Information ▸
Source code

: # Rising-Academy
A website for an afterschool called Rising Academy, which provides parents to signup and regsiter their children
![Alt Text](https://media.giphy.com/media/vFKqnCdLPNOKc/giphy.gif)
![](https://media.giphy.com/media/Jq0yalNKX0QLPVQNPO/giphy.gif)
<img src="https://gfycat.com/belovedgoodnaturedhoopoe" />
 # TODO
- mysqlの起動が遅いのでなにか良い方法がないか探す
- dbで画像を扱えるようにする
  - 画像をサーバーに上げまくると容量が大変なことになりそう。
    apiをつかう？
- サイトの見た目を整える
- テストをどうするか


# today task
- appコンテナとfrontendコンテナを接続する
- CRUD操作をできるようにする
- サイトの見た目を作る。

What you need to do ▸
Please repeat the lines above exactly, beginning with the line that contains "- テストをどうするか" and ending with the final one.

Output ▸
- テストをどうするか


# today task
- appコンテナとfrontendコンテナを接続する
- CRUD操作をできるようにする
- サイトの見た目を作る。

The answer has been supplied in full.